Der Knackpunkt ist die Kreisform unseres Bergrückens. Jede Bewegung vom Gipfel weg bedeutet, dass es bergab geht; aber irgendwann, wenn man den Gipfel umrundet, geht es bergauf (sonst wären wir in Eschers Welt)... und das schafft einen zweiten Punkt, an dem unsere imaginäre Kugel in Ruhe sein kann. Die Form des Kreises behindert die globale Stabilität.
Diese einfache Beobachtung ist wichtig, denn sie erlaubt es uns, auf der Grundlage weniger Annahmen ziemlich eindeutige Schlussfolgerungen zu ziehen. Wir brauchten uns nicht damit zu befassen, wie seltsam unser Pendel geformt ist, sondern nur mit der Form seiner Bahn. Das ist es, was mich interessiert. Zusammen mit mehreren Kollegen und mit Unterstützung des Schweizerischen Nationalfonds habe ich untersucht, wie die zugrundeliegende "Form" eines Systems vorgibt, was möglich ist, weit über einen Punkt auf einem Kreis hinaus.
Eine der wichtigsten Erkenntnisse ist, dass bei wirklich nichtlinearen Problemen die zugrundeliegende Topologie eine Schlüsselrolle - vielleicht sogar die Schlüsselrolle - für das Verständnis und das mögliche Erreichen von Stabilität spielt.
Und die Welt ist nichtlinear...
"Um zu verstehen, worauf wir hinauswollen, ist es vielleicht gut, darüber nachzudenken, dass, wenn die Elektronik rein linear wäre... wir keinen Spass mit Transistoren hätten, ...dann würden Sie diese Zeilen nicht lesen." - Fliess.
Referenzen
Hinweis für technische Leser: Dieser Text ist nicht präzise.
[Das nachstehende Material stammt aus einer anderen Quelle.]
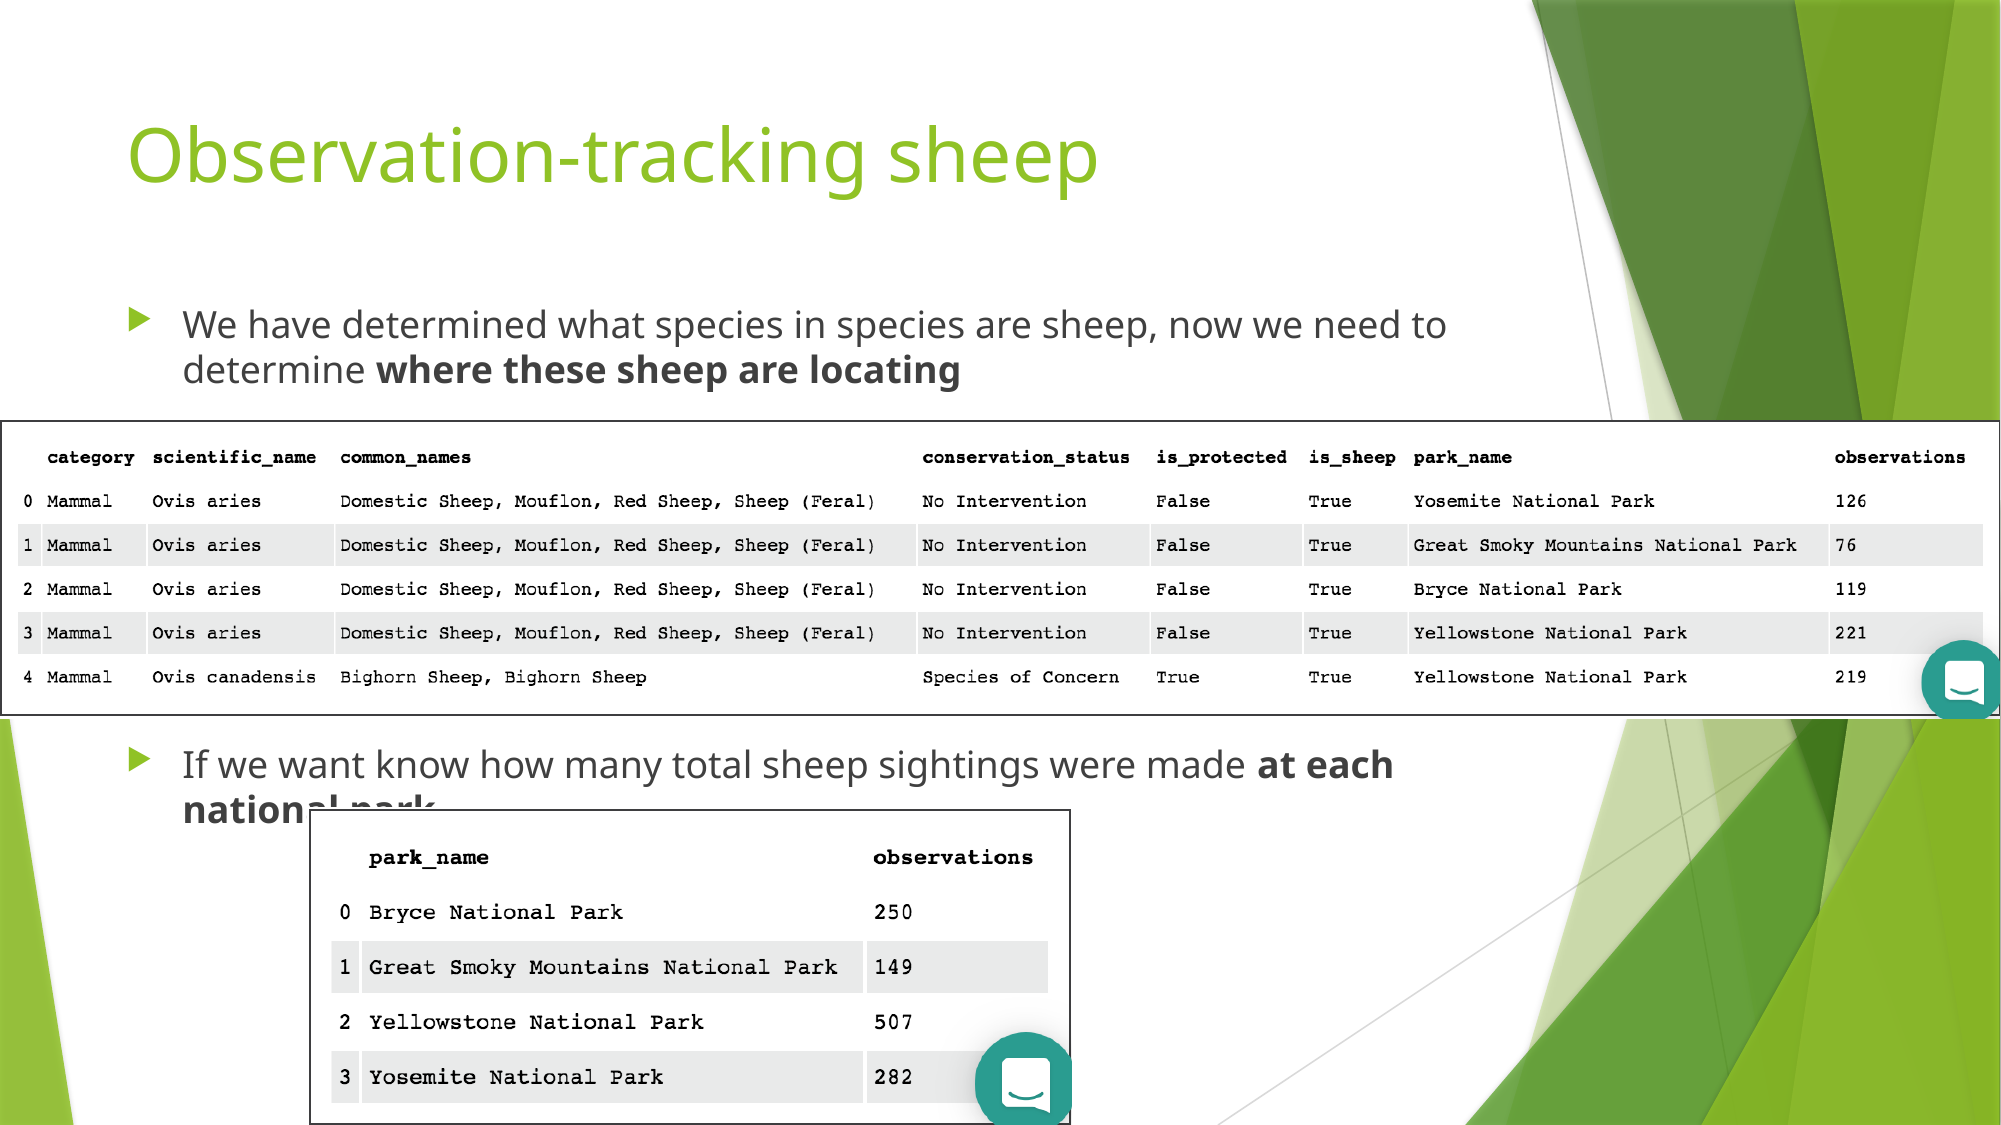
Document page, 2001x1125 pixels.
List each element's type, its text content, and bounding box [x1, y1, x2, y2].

Einen technisch strengen, aber dennoch verständlichen Text ist in diesem wunderbaren Buch von Prof. Steven Strogatz zu finden.
1 Die Dynamik des Radfahrens wird immer noch aktiv erforscht, zum Beispiel bei der Entwicklung von Fahrrädern, die die Stabilisierung unterstützen. Siehe den TED-Vortrag von Prof. Arend Schwab.
2 Über die Stabilität des Sonnensystems ist viel geschrieben worden. Ein kurzer Text findet sich in diesem Brief von Prof. Scott Tremaine.
3 Prof. Marten Scheffer hat ein hervorragendes Buch über dieses und viele weitere Beispiele geschrieben.